Неожиданно в дверь постучали, и, не дожидаясь приглашения, в отделение вошел мальчуган Ешка, с которым Максим познакомился пару часов назад. Офицеры вопросительно уставились на него.
– Там это… – мальчик поморщился, дернул головой и громко чихнул.
– Вот те здрасьте! – едко прокомментировал Исмогилов, – Признавайся, диверсант, тебя враги подослали нас заразить и парализовать работу отделения?
– Да не! – Ешка, судя по всему, был привычен к такой манере общения Исмогилова и нисколько не смутился, – там глава спрашивает по поводу Витька. Собрание же проводить надо. Пропесочить за то, что умер. Вам когда удобно?
– А давай сегодня! – радостно предложил Исмогилов. – Только скажи Зиновию Михалычу, что вместо меня коллега придет. Максим Андреич. Он у нас шибко умный, поэтому на собрании и поприсутствует. Проведет самостоятельно профилактическую беседу с вновьпреставленным. Заодно расскажет о вреде азартных игр, да ведь Максим Андреич? А я на охоту схожу на пару дней. Вот почему-то убить вдруг кого-то прямо сейчас захотелось! Беги, шкет!
– Сколько раз говорить – я не ш кет, а Ешка! – обиженно огрызнулся пацан и убежал.
– Что за собрание, Виктор Федорович? – спросил Максим, когда мальчик ушел, а Исмогилов начал переодеваться в охотничье.
– А я ж говорил, что отношение у местных к смерти спокойное – все равно ведь почти все обратно возвращаются. В виде мертвяков даже удобней – они все такие покладистые, что даже поссорится невозможно. Помогают семье по привычке. Поэтому одно время местные начали суицидом злоупотреблять. Чтоб этот вал смертей прекратить, решили профилактировать это дело. Сейчас после каждой смерти, без разницы естественной ли, от несчастного ли случая, проводят сбор жителей, приглашают нас, представителя мертвяков и коллективно выясняют – не была ли кончина суицидом? Рассказывают, как плохо заканчивать жизнь самоубийством. Общественное порицание выносят, если выясняется, что смерть была спровоцирована или инициирована самим покойником. Собрание в баре проводят, будьте в 20.30, вы ведь бар уже знаете где?
– Знаю. Это все?
– Все. Мне эти собрания уже вот где, – провел ладонью у горла. – А вам, коллега, стоит поприсутствовать. Влиться, так сказать, в местный ритм жизни. И вникнуть в особенности менталитета. Про вред суицида несложно ведь что-то сказать? Ну и отлично! Удачи! Ваш ключ от отделения на столе – не забудьте закрыть.
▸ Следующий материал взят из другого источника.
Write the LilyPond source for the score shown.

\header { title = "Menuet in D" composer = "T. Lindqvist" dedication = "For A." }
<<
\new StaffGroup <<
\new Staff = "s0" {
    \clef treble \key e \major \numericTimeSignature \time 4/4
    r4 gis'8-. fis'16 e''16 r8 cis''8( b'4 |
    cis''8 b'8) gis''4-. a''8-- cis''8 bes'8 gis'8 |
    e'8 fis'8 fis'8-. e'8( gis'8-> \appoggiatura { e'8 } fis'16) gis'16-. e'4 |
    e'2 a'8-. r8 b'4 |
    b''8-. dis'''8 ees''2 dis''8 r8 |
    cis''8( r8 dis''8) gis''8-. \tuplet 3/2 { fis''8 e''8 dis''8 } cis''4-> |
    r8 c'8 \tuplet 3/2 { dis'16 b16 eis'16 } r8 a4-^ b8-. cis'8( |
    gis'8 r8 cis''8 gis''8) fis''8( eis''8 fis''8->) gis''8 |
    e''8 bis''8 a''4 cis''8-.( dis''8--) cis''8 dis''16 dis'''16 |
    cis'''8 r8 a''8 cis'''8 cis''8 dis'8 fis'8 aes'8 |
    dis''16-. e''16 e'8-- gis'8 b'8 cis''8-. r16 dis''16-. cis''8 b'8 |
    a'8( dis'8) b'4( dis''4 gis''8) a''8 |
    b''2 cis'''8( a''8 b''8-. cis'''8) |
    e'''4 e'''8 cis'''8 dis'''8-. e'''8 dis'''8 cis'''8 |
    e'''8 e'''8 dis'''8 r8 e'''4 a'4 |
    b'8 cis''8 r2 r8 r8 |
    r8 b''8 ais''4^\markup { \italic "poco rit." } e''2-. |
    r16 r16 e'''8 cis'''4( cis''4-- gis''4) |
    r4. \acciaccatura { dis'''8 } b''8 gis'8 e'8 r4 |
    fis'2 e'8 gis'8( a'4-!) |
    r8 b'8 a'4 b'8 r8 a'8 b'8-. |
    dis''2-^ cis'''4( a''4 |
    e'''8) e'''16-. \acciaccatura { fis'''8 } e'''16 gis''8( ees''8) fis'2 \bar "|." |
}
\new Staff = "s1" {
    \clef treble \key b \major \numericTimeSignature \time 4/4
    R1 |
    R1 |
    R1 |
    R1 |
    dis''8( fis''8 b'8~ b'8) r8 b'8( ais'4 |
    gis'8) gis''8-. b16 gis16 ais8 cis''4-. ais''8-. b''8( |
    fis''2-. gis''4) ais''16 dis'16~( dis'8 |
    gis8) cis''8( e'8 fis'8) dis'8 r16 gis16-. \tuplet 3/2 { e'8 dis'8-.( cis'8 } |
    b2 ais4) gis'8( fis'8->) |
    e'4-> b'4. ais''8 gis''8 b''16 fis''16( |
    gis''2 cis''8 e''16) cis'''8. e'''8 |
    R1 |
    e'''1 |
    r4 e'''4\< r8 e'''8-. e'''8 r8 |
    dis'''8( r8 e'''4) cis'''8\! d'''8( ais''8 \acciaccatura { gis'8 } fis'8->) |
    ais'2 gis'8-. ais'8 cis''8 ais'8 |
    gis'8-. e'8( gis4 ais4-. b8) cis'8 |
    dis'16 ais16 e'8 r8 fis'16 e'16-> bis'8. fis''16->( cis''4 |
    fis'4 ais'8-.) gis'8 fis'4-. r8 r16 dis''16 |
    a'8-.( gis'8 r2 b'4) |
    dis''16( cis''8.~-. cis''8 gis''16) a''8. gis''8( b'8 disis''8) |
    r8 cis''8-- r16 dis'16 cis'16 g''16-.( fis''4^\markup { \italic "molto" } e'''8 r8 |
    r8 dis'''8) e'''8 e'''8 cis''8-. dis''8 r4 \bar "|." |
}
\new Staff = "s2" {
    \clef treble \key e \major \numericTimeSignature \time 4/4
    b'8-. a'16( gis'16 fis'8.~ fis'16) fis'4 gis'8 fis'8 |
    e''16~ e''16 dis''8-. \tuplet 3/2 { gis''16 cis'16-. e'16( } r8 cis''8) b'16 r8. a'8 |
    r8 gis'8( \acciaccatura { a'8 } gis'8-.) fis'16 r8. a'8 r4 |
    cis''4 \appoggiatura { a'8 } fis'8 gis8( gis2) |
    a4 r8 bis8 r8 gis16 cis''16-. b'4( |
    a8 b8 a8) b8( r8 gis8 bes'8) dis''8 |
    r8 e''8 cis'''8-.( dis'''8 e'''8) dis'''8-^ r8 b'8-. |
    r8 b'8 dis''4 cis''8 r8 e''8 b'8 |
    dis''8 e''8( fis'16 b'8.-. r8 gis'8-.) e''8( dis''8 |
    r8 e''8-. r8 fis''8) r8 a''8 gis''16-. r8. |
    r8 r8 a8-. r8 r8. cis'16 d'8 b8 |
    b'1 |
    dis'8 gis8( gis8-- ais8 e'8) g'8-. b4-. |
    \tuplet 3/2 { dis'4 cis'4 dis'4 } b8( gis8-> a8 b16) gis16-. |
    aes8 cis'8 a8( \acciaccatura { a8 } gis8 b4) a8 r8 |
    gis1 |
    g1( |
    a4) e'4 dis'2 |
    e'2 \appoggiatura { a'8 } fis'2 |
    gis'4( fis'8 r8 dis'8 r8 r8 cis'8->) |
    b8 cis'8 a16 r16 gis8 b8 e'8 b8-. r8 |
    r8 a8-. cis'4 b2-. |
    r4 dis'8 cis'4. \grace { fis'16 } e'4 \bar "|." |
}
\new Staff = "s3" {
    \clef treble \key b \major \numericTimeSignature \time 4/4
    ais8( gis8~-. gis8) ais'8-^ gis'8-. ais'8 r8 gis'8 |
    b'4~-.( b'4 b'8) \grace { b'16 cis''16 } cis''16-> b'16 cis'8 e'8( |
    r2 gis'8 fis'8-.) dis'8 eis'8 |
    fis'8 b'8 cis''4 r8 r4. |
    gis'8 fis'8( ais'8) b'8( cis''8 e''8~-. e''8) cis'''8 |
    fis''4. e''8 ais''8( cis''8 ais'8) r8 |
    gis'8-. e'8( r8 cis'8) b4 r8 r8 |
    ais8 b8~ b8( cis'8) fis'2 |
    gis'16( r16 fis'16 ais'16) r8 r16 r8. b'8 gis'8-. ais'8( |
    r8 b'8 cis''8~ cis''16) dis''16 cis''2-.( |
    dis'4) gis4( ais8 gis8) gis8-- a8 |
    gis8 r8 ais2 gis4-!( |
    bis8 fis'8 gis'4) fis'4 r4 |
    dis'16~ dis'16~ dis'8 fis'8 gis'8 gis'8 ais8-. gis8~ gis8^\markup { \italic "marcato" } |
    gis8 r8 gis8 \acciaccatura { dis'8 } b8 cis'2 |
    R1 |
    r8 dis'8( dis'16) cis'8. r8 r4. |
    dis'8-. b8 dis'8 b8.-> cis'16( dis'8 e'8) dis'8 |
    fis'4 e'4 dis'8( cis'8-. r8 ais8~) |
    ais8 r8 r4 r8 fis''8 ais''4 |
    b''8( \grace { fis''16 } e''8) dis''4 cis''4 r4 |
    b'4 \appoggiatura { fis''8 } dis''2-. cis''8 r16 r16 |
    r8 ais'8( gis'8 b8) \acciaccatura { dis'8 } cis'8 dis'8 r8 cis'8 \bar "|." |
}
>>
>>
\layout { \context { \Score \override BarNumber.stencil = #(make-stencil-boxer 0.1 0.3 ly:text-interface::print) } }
Исмогилов вышел, но буквально через минуту просунул голову в дверь и добавил напоследок:
– И, кстати, если по вашему сообщению полицейские все-таки приедут в Нежву, а ваши корочки на них не подействуют, то придется, Максим Андреич, согласно инструкции, применить табельное оружие, чтоб не допустить на объект посторонних. Пару мертвяков, учитывая ваш боевой опыт, полагаю, вы сделаете без проблем, да ведь? Инструкции под ключами. Ознакомьтесь внимательно и распишитесь.
– Какое табельное?! – крикнул вслед Максим, но Исмогилов уже скрылся, и добавил уже для себя – Осиновый кол, что ли?!
И принялся за чтение монографии доктора.
История репрессий
На рукописи Антона Павловича ожидаемо стоял гриф «Совершенно секретно» и пометка «ДСП» (для служебного пользования). Она представляла собой, по всей видимости, регулярно пополняемый новыми результатами исследований труд, стопку не сшитых между собой страниц. Некоторые листки были пожелтевшими и старыми, некоторые – совсем свежими. И на тех, и на других встречались заметки, сделанные от руки. Большинство страниц оказались напечатанными либо печатной машинкой, либо на принтере, но попадались и листки с рукописными записями.